Sorry, but you're making assumptions on how malloc(), object sizes and minimal allocations relate. Take the pagesize and substract malloc overhead.  That's the relevant number in i386's VM model. I'd want to know about contemporary systems that allow greater granularity.

You're probably confused with arena or bucket sizes, which are irrelevant intermediaries when determining the real cost of growing Lua_State. Not all allocators use size arbitrated buckets. For example, an allocator for short running routines whose access to the regular system allocator is difficult, like the dynamic linker's, have no need for size organization.

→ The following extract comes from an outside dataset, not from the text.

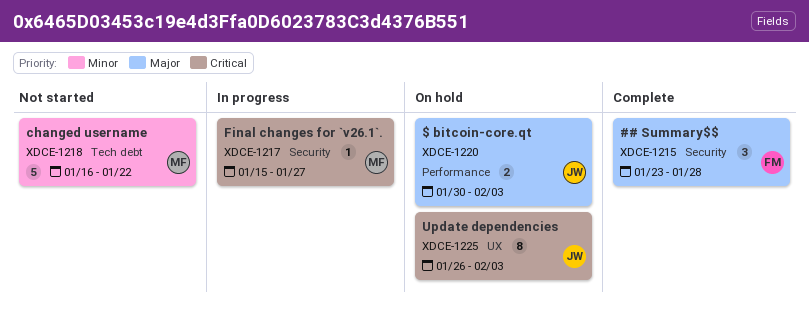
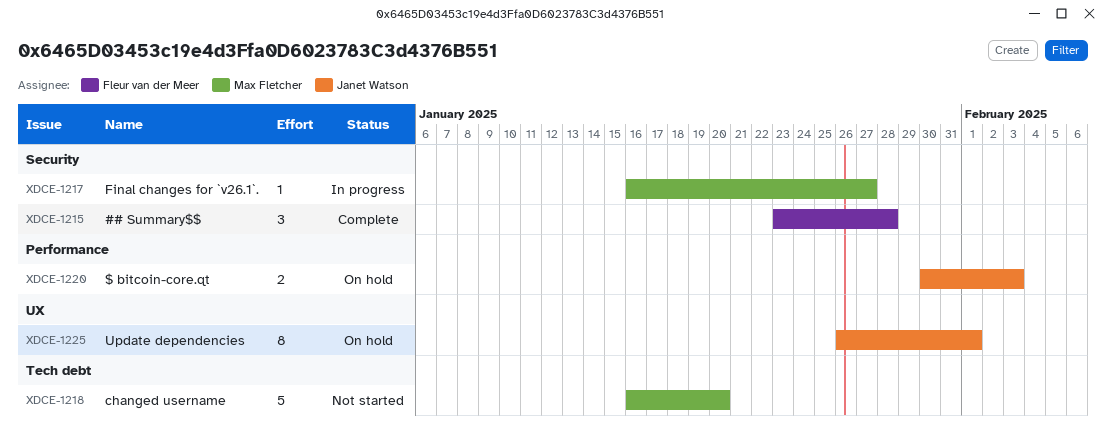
XDCE-1217, start: Jan 15 -> Jan 16
XDCE-1218, due: Jan 22 -> Jan 20
XDCE-1225, due: Feb 3 -> Feb 1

>> 2. The only relevant size constraint isn't heap bound. If you are eg. copying states, the possibly unused user pointer is going to touch a register.
>
> Well good luck copying a Lua_State (can you spell crash?), and why would placing an extra field in a structure touch an extra register?
>
> --Tim
>

Well, yes I think there is some confusion here. We're talking about a specific structure, Lua_State, that is allocated once for each main (Lua) thread and coroutine. Each one is also pretty small, as it mostly holds root pointers to other structures. This isn't Lua state in the abstract sense of "all the state of a Lua VM". I doubt adding a single void* would impact a typical Lua install by more than a few dozen bytes TOTAL.

As for malloc(), nope, not confused at all, and while I am making a general assumption about malloc(), I've yet to find a help allocator underneath the C malloc() API that only allocates multiples of VM pages (I'm not sure when you mean "greater" granularity of you mean finer or coarser grained).